#### Problem description:
Could you write out the listing below exactly as it stands, leaving out the pictures?

#### Available data:

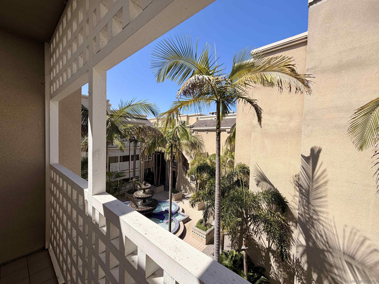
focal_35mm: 14
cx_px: 190
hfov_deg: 102.1
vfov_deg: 85.7
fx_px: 153
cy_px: 142
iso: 20
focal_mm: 2.22
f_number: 2.2
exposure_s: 1/853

#### Solution:
focal_35mm: 14
cx_px: 190
hfov_deg: 102.1
vfov_deg: 85.7
fx_px: 153
cy_px: 142
iso: 20
focal_mm: 2.22
f_number: 2.2
exposure_s: 1/853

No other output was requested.